• REQUIREMENT: Write out the text in each of the rows below word for word, leaving the pictures out of your answer.

::: RECORDS TO PROCESS

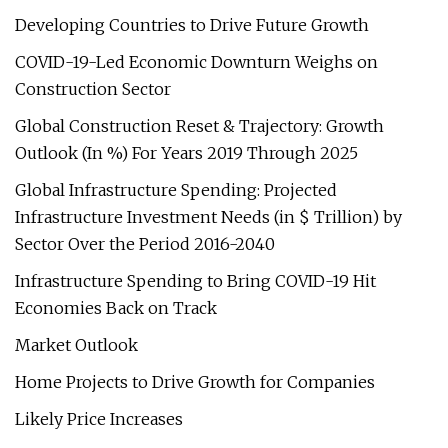
Developing Countries to Drive Future Growth
COVID-19-Led Economic Downturn Weighs on
Construction Sector
Global Construction Reset & Trajectory: Growth
Outlook (In %) For Years 2019 Through 2025
Global Infrastructure Spending: Projected
Infrastructure Investment Needs (in $ Trillion) by
Sector Over the Period 2016-2040
Infrastructure Spending to Bring COVID-19 Hit
Economies Back on Track
Market Outlook
Home Projects to Drive Growth for Companies
Likely Price Increases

::::::

• OUTPUT BELOW:
Developing Countries to Drive Future Growth
COVID-19-Led Economic Downturn Weighs on
Construction Sector
Global Construction Reset & Trajectory: Growth
Outlook (In %) For Years 2019 Through 2025
Global Infrastructure Spending: Projected
Infrastructure Investment Needs (in $ Trillion) by
Sector Over the Period 2016-2040
Infrastructure Spending to Bring COVID-19 Hit
Economies Back on Track
Market Outlook
Home Projects to Drive Growth for Companies
Likely Price Increases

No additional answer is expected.